Survey mode: Telephone (landline and mobile).
Target population: Irish adults (18+).
Weightings: Age, gender, social grade, region, education level.
Turnout model: Weighted to fit the profile of likely voters, based on voter propensity “from actual election data”.
Vote intention question:

If there was a general election tomorrow, which of the following political parties would you give your first preference to?

The methodological statements are based on a poll from April 2017, and may have changed.

Panelbase

Survey mode: Internet panel.
Target population: Irish adults (18+).
Weightings: age, sex, region, household income, and 2016 election vote recall.
Turnout model: “Likely voters”, with undecided voters excluded.
Vote intention question:

Who do you currently intend to vote for with your first preference vote?

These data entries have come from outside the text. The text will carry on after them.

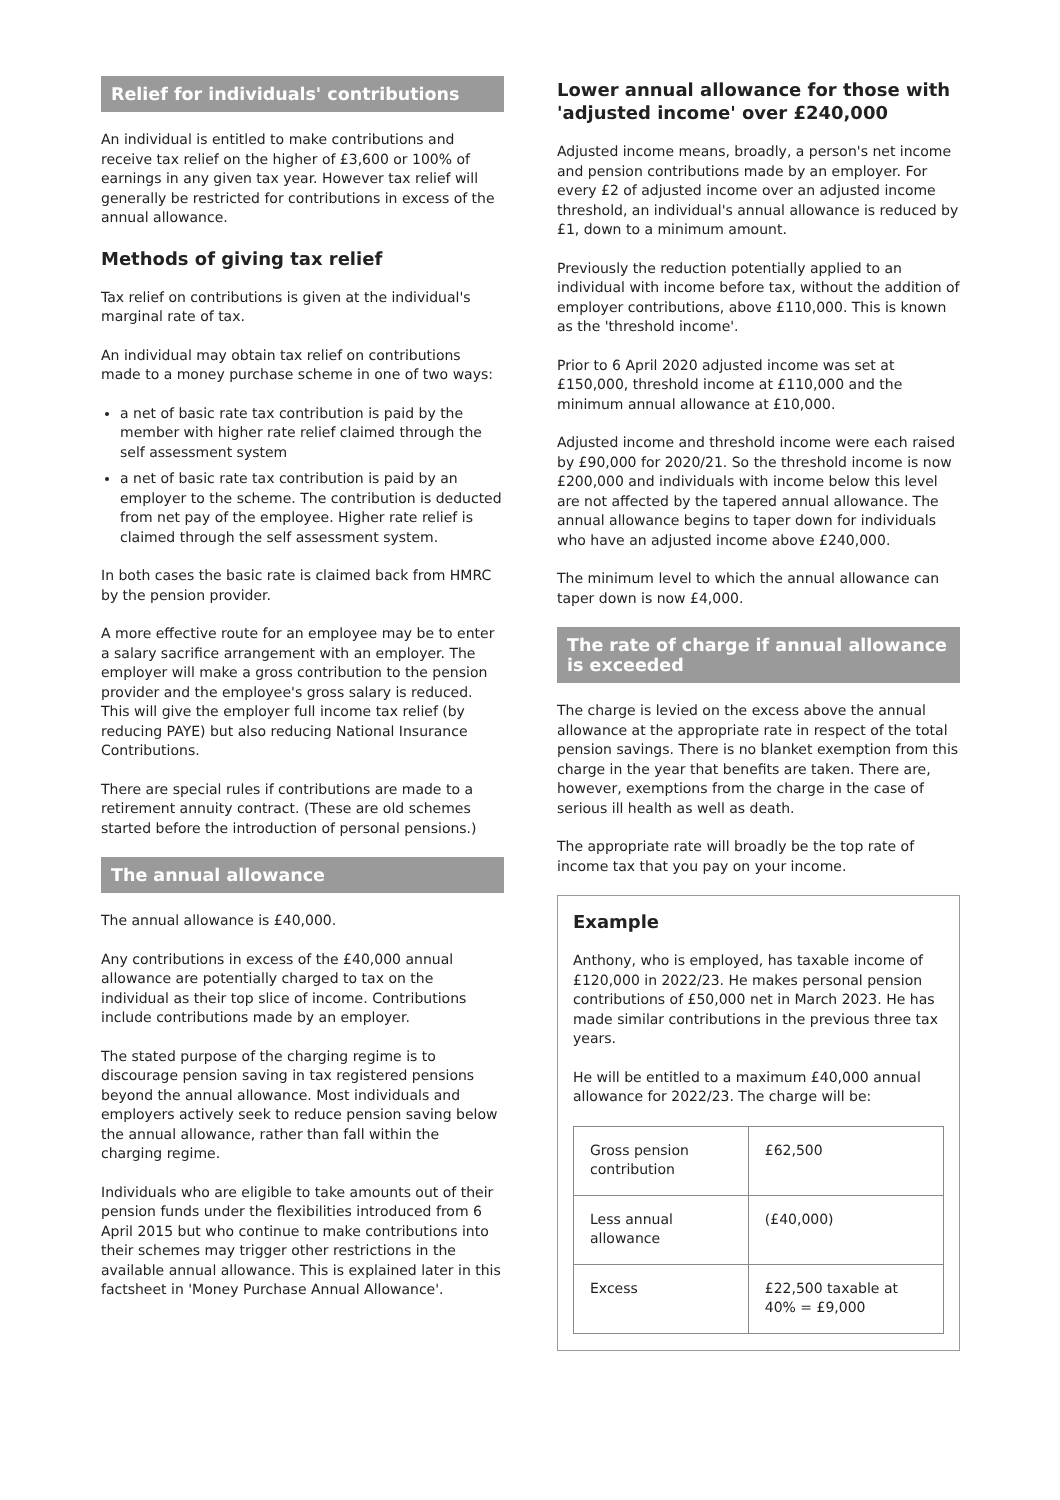Relief for individuals' contributions
An individual is entitled to make contributions and receive tax relief on the higher of £3,600 or 100% of earnings in any given tax year. However tax relief will generally be restricted for contributions in excess of the annual allowance.
Methods of giving tax relief
Tax relief on contributions is given at the individual's marginal rate of tax.
An individual may obtain tax relief on contributions made to a money purchase scheme in one of two ways:
a net of basic rate tax contribution is paid by the member with higher rate relief claimed through the self assessment system
a net of basic rate tax contribution is paid by an employer to the scheme. The contribution is deducted from net pay of the employee. Higher rate relief is claimed through the self assessment system.
In both cases the basic rate is claimed back from HMRC by the pension provider.
A more effective route for an employee may be to enter a salary sacrifice arrangement with an employer. The employer will make a gross contribution to the pension provider and the employee's gross salary is reduced. This will give the employer full income tax relief (by reducing PAYE) but also reducing National Insurance Contributions.
There are special rules if contributions are made to a retirement annuity contract. (These are old schemes started before the introduction of personal pensions.)
The annual allowance
The annual allowance is £40,000.
Any contributions in excess of the £40,000 annual allowance are potentially charged to tax on the individual as their top slice of income. Contributions include contributions made by an employer.
The stated purpose of the charging regime is to discourage pension saving in tax registered pensions beyond the annual allowance. Most individuals and employers actively seek to reduce pension saving below the annual allowance, rather than fall within the charging regime.
Individuals who are eligible to take amounts out of their pension funds under the flexibilities introduced from 6 April 2015 but who continue to make contributions into their schemes may trigger other restrictions in the available annual allowance. This is explained later in this factsheet in 'Money Purchase Annual Allowance'.
Lower annual allowance for those with 'adjusted income' over £240,000
Adjusted income means, broadly, a person's net income and pension contributions made by an employer. For every £2 of adjusted income over an adjusted income threshold, an individual's annual allowance is reduced by £1, down to a minimum amount.
Previously the reduction potentially applied to an individual with income before tax, without the addition of employer contributions, above £110,000. This is known as the 'threshold income'.
Prior to 6 April 2020 adjusted income was set at £150,000, threshold income at £110,000 and the minimum annual allowance at £10,000.
Adjusted income and threshold income were each raised by £90,000 for 2020/21. So the threshold income is now £200,000 and individuals with income below this level are not affected by the tapered annual allowance. The annual allowance begins to taper down for individuals who have an adjusted income above £240,000.
The minimum level to which the annual allowance can taper down is now £4,000.
The rate of charge if annual allowance is exceeded
The charge is levied on the excess above the annual allowance at the appropriate rate in respect of the total pension savings. There is no blanket exemption from this charge in the year that benefits are taken. There are, however, exemptions from the charge in the case of serious ill health as well as death.
The appropriate rate will broadly be the top rate of income tax that you pay on your income.
Example
Anthony, who is employed, has taxable income of £120,000 in 2022/23. He makes personal pension contributions of £50,000 net in March 2023. He has made similar contributions in the previous three tax years.
He will be entitled to a maximum £40,000 annual allowance for 2022/23. The charge will be:
| Gross pension contribution | £62,500 |
| Less annual allowance | (£40,000) |
| Excess | £22,500 taxable at 40% = £9,000 |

The summary is based on Panelbase’s poll from 24th — 31st January 2020, on behalf of The Times Ireland.

Red C

Survey mode: Telephone (landline and mobile).
Target population: Irish adults (18+).
Weightings: “to profile of all adults”. Red C also applied a past vote recall weighting.
Turnout model: Self-reported likelihood to vote, on a 10-point scale question, and recalling voting in the past election. It is unclear how self-reported likelihood question, as the base is adults who “will vote”.
Vote intention question:

If the general election was tomorrow which party or independent candidate do you think you would give your first preference to?

Unsure voters are excluded from the headline estimate. Like B&A, Red C adjust vote intentions based on past vote recall:

A further past vote weighting is included that takes the recall for how people voted in the last election, compares this to the actual results and weights the data between the two.

Survation

Survey mode: Internet panel.
Target population: Irish adults (18+).
Weightings: Age, sex, region, 2016 General Election vote recall,
Turnout model: Turnout factor based on their stated likelihood to vote (0–10). As an example, those who say 7/10 are assigned a score of 0.7.
Vote intention question:

If the general election were tomorrow, for which of the following parties would you vote as your first preference?

Undecided voters were excluded from the published estimates.